=== Section Start ===

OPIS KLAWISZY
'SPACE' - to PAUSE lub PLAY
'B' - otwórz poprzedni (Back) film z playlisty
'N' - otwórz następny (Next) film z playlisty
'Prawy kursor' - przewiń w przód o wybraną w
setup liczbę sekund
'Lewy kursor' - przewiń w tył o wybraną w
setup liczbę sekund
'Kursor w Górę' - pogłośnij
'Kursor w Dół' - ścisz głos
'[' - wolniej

=== Section End ===

Exercise requirements
Give the data again, unchanged in every line.

Result of the exercise
OPIS KLAWISZY
'SPACE' - to PAUSE lub PLAY
'B' - otwórz poprzedni (Back) film z playlisty
'N' - otwórz następny (Next) film z playlisty
'Prawy kursor' - przewiń w przód o wybraną w
setup liczbę sekund
'Lewy kursor' - przewiń w tył o wybraną w
setup liczbę sekund
'Kursor w Górę' - pogłośnij
'Kursor w Dół' - ścisz głos
'[' - wolniej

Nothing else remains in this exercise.